→ Pictures with circuit source files
•••

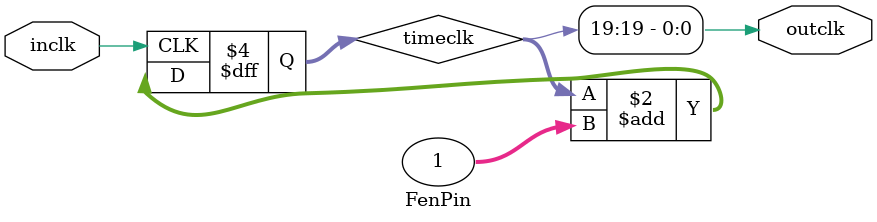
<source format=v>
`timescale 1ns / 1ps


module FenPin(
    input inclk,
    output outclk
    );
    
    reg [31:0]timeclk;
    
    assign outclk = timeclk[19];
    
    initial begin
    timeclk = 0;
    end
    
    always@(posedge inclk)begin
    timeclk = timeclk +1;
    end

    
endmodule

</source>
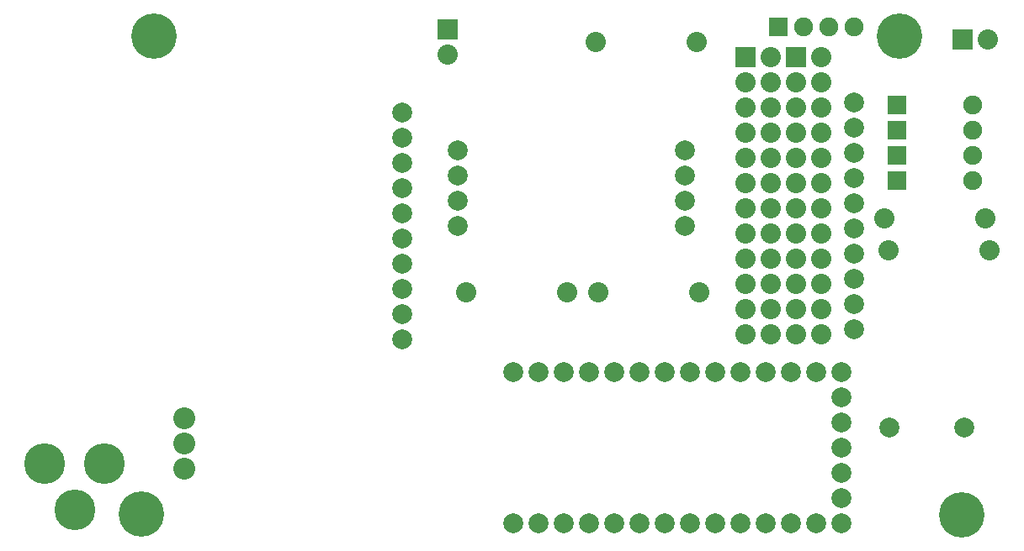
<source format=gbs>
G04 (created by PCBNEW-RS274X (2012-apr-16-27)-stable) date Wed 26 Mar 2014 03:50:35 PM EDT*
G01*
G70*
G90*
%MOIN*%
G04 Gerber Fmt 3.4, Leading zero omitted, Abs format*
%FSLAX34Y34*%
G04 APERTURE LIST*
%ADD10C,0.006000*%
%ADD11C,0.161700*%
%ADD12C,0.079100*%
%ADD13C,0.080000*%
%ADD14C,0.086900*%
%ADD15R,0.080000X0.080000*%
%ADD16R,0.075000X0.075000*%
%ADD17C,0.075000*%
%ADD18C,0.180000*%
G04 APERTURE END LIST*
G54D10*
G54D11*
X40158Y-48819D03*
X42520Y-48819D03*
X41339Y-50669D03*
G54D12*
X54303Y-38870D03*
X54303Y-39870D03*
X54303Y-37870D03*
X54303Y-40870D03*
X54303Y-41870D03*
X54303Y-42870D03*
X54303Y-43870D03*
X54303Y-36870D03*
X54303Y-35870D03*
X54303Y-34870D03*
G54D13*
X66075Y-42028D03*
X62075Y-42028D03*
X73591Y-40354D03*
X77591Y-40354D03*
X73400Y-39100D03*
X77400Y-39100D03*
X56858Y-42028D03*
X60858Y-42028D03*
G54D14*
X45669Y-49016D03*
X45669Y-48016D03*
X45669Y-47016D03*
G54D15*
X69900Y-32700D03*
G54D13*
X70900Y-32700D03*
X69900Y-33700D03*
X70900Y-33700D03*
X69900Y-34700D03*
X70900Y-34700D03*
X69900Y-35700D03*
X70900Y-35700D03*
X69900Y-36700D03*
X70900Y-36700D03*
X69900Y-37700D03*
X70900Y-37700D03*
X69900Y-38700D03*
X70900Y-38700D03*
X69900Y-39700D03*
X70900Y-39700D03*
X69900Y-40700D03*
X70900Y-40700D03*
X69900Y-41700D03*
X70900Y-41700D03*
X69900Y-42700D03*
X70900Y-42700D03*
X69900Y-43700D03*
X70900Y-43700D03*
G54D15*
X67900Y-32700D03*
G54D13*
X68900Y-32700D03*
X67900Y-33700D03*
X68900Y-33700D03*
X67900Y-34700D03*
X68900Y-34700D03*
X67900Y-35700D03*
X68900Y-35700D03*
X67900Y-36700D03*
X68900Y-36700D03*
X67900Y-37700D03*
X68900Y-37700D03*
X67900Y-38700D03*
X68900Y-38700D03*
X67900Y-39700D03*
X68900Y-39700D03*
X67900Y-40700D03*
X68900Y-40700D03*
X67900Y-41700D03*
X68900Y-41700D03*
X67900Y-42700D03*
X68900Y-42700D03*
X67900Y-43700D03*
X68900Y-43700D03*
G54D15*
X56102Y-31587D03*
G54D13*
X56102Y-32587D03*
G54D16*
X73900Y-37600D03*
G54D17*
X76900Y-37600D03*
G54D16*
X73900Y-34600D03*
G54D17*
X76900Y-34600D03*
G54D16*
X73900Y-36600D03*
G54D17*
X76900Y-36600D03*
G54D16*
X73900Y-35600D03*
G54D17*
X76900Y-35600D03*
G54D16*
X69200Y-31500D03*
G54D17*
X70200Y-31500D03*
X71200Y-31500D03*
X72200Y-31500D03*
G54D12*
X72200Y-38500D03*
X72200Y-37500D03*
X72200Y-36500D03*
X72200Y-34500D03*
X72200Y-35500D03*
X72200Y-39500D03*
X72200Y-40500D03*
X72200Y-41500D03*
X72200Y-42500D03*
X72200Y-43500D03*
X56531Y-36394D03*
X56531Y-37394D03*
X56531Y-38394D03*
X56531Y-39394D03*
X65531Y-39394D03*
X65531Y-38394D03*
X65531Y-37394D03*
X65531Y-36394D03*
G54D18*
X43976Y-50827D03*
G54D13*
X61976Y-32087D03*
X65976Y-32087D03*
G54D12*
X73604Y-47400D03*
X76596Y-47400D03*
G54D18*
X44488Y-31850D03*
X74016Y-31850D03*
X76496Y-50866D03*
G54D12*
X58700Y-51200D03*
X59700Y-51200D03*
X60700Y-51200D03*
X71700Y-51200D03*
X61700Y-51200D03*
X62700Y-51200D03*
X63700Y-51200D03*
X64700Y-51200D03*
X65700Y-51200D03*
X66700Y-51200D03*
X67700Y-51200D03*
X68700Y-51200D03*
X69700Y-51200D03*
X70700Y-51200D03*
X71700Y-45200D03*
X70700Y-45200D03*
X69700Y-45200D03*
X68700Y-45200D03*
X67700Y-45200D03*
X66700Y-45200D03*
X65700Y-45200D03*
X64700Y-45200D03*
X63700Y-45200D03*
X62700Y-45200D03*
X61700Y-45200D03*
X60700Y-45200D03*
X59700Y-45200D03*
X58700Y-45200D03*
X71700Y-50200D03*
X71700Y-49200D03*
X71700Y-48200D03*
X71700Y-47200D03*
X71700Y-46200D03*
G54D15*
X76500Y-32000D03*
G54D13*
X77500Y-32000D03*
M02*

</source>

•••

→ WORK INSTRUCTIONS
Reprint each of the records exactly and skip the images.

→ ANSWER BOX
<source format=v>
`timescale 1ns / 1ps


module FenPin(
    input inclk,
    output outclk
    );
    
    reg [31:0]timeclk;
    
    assign outclk = timeclk[19];
    
    initial begin
    timeclk = 0;
    end
    
    always@(posedge inclk)begin
    timeclk = timeclk +1;
    end

    
endmodule

</source>
<source format=gbs>
G04 (created by PCBNEW-RS274X (2012-apr-16-27)-stable) date Wed 26 Mar 2014 03:50:35 PM EDT*
G01*
G70*
G90*
%MOIN*%
G04 Gerber Fmt 3.4, Leading zero omitted, Abs format*
%FSLAX34Y34*%
G04 APERTURE LIST*
%ADD10C,0.006000*%
%ADD11C,0.161700*%
%ADD12C,0.079100*%
%ADD13C,0.080000*%
%ADD14C,0.086900*%
%ADD15R,0.080000X0.080000*%
%ADD16R,0.075000X0.075000*%
%ADD17C,0.075000*%
%ADD18C,0.180000*%
G04 APERTURE END LIST*
G54D10*
G54D11*
X40158Y-48819D03*
X42520Y-48819D03*
X41339Y-50669D03*
G54D12*
X54303Y-38870D03*
X54303Y-39870D03*
X54303Y-37870D03*
X54303Y-40870D03*
X54303Y-41870D03*
X54303Y-42870D03*
X54303Y-43870D03*
X54303Y-36870D03*
X54303Y-35870D03*
X54303Y-34870D03*
G54D13*
X66075Y-42028D03*
X62075Y-42028D03*
X73591Y-40354D03*
X77591Y-40354D03*
X73400Y-39100D03*
X77400Y-39100D03*
X56858Y-42028D03*
X60858Y-42028D03*
G54D14*
X45669Y-49016D03*
X45669Y-48016D03*
X45669Y-47016D03*
G54D15*
X69900Y-32700D03*
G54D13*
X70900Y-32700D03*
X69900Y-33700D03*
X70900Y-33700D03*
X69900Y-34700D03*
X70900Y-34700D03*
X69900Y-35700D03*
X70900Y-35700D03*
X69900Y-36700D03*
X70900Y-36700D03*
X69900Y-37700D03*
X70900Y-37700D03*
X69900Y-38700D03*
X70900Y-38700D03*
X69900Y-39700D03*
X70900Y-39700D03*
X69900Y-40700D03*
X70900Y-40700D03*
X69900Y-41700D03*
X70900Y-41700D03*
X69900Y-42700D03*
X70900Y-42700D03*
X69900Y-43700D03*
X70900Y-43700D03*
G54D15*
X67900Y-32700D03*
G54D13*
X68900Y-32700D03*
X67900Y-33700D03*
X68900Y-33700D03*
X67900Y-34700D03*
X68900Y-34700D03*
X67900Y-35700D03*
X68900Y-35700D03*
X67900Y-36700D03*
X68900Y-36700D03*
X67900Y-37700D03*
X68900Y-37700D03*
X67900Y-38700D03*
X68900Y-38700D03*
X67900Y-39700D03*
X68900Y-39700D03*
X67900Y-40700D03*
X68900Y-40700D03*
X67900Y-41700D03*
X68900Y-41700D03*
X67900Y-42700D03*
X68900Y-42700D03*
X67900Y-43700D03*
X68900Y-43700D03*
G54D15*
X56102Y-31587D03*
G54D13*
X56102Y-32587D03*
G54D16*
X73900Y-37600D03*
G54D17*
X76900Y-37600D03*
G54D16*
X73900Y-34600D03*
G54D17*
X76900Y-34600D03*
G54D16*
X73900Y-36600D03*
G54D17*
X76900Y-36600D03*
G54D16*
X73900Y-35600D03*
G54D17*
X76900Y-35600D03*
G54D16*
X69200Y-31500D03*
G54D17*
X70200Y-31500D03*
X71200Y-31500D03*
X72200Y-31500D03*
G54D12*
X72200Y-38500D03*
X72200Y-37500D03*
X72200Y-36500D03*
X72200Y-34500D03*
X72200Y-35500D03*
X72200Y-39500D03*
X72200Y-40500D03*
X72200Y-41500D03*
X72200Y-42500D03*
X72200Y-43500D03*
X56531Y-36394D03*
X56531Y-37394D03*
X56531Y-38394D03*
X56531Y-39394D03*
X65531Y-39394D03*
X65531Y-38394D03*
X65531Y-37394D03*
X65531Y-36394D03*
G54D18*
X43976Y-50827D03*
G54D13*
X61976Y-32087D03*
X65976Y-32087D03*
G54D12*
X73604Y-47400D03*
X76596Y-47400D03*
G54D18*
X44488Y-31850D03*
X74016Y-31850D03*
X76496Y-50866D03*
G54D12*
X58700Y-51200D03*
X59700Y-51200D03*
X60700Y-51200D03*
X71700Y-51200D03*
X61700Y-51200D03*
X62700Y-51200D03*
X63700Y-51200D03*
X64700Y-51200D03*
X65700Y-51200D03*
X66700Y-51200D03*
X67700Y-51200D03*
X68700Y-51200D03*
X69700Y-51200D03*
X70700Y-51200D03*
X71700Y-45200D03*
X70700Y-45200D03*
X69700Y-45200D03*
X68700Y-45200D03*
X67700Y-45200D03*
X66700Y-45200D03*
X65700Y-45200D03*
X64700Y-45200D03*
X63700Y-45200D03*
X62700Y-45200D03*
X61700Y-45200D03*
X60700Y-45200D03*
X59700Y-45200D03*
X58700Y-45200D03*
X71700Y-50200D03*
X71700Y-49200D03*
X71700Y-48200D03*
X71700Y-47200D03*
X71700Y-46200D03*
G54D15*
X76500Y-32000D03*
G54D13*
X77500Y-32000D03*
M02*

</source>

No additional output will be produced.